++++ Texte d'étude ++++

Interview de Philippe Tricaud, fondateur de Studio Bleu
En matière de studios de répétition sur Paris, Studio Bleu fait figure de référence : plusieurs sites dans le centre et dans l'est parisien, des dizaines de salles, et un équipement haut de gamme. Rencontre avec son gérant et fondateur Philippe Tricaud qui nous a reçus dans l'un de ses studios du 10e arrondissement.
Philippe Tricaud, fondateur de Studio Bleu
Studio Bleu est l'un des plus grands groupes de location de studios de répétition sur Paris. Pourrais-tu nous retracer brièvement son histoire ?

++++ Extrait des données ++++

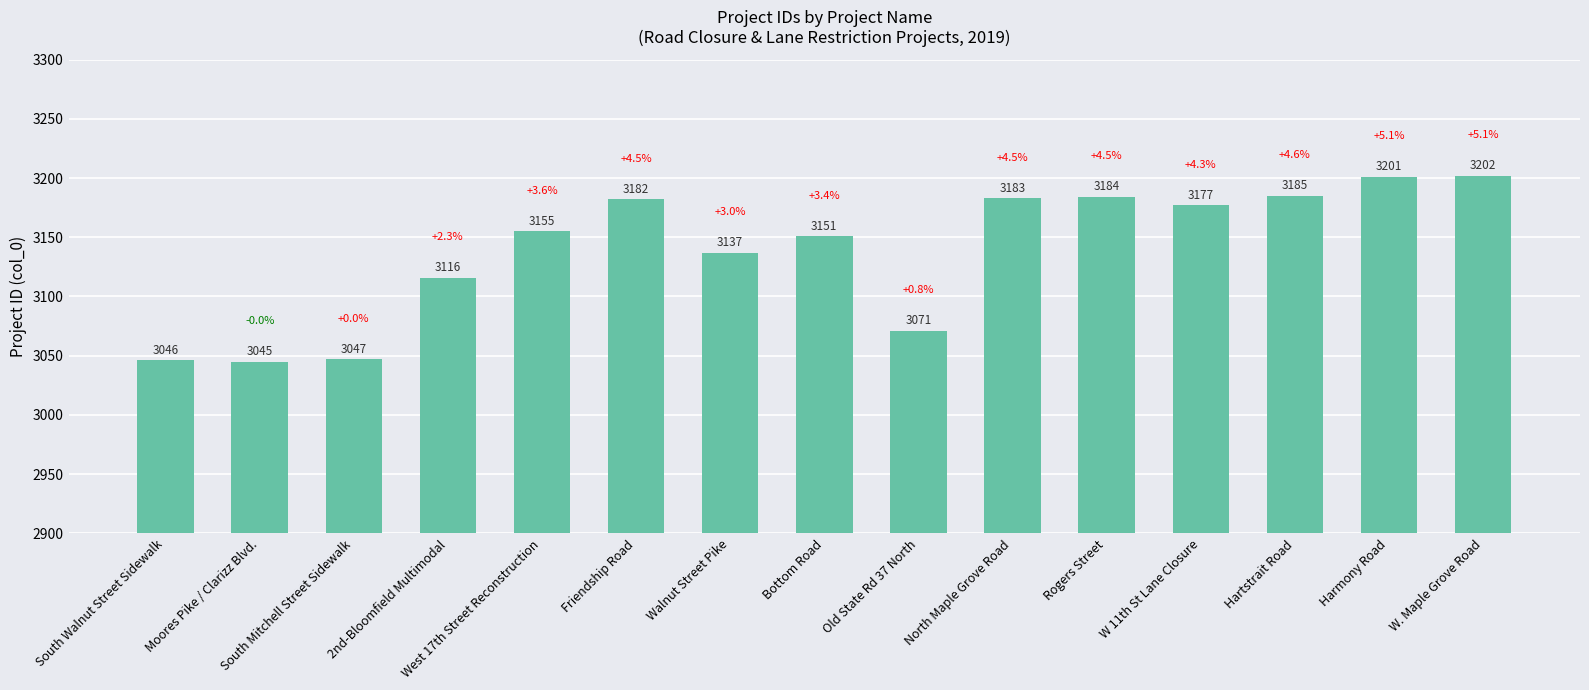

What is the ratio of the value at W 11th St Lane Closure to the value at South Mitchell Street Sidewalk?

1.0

++++

* _Énoncé de tâche_
Veuillez modifier le passage du texte d'étude allant de « Interview de Philippe » jusqu'à « son histoire ? » inclus, en remplaçant « répétition » par « enregistrement ».

* _Tâche réalisée_
Interview de Philippe Tricaud, fondateur de Studio Bleu
En matière de studios de enregistrement sur Paris, Studio Bleu fait figure de référence : plusieurs sites dans le centre et dans l'est parisien, des dizaines de salles, et un équipement haut de gamme. Rencontre avec son gérant et fondateur Philippe Tricaud qui nous a reçus dans l'un de ses studios du 10e arrondissement.
Philippe Tricaud, fondateur de Studio Bleu
Studio Bleu est l'un des plus grands groupes de location de studios de enregistrement sur Paris. Pourrais-tu nous retracer brièvement son histoire ?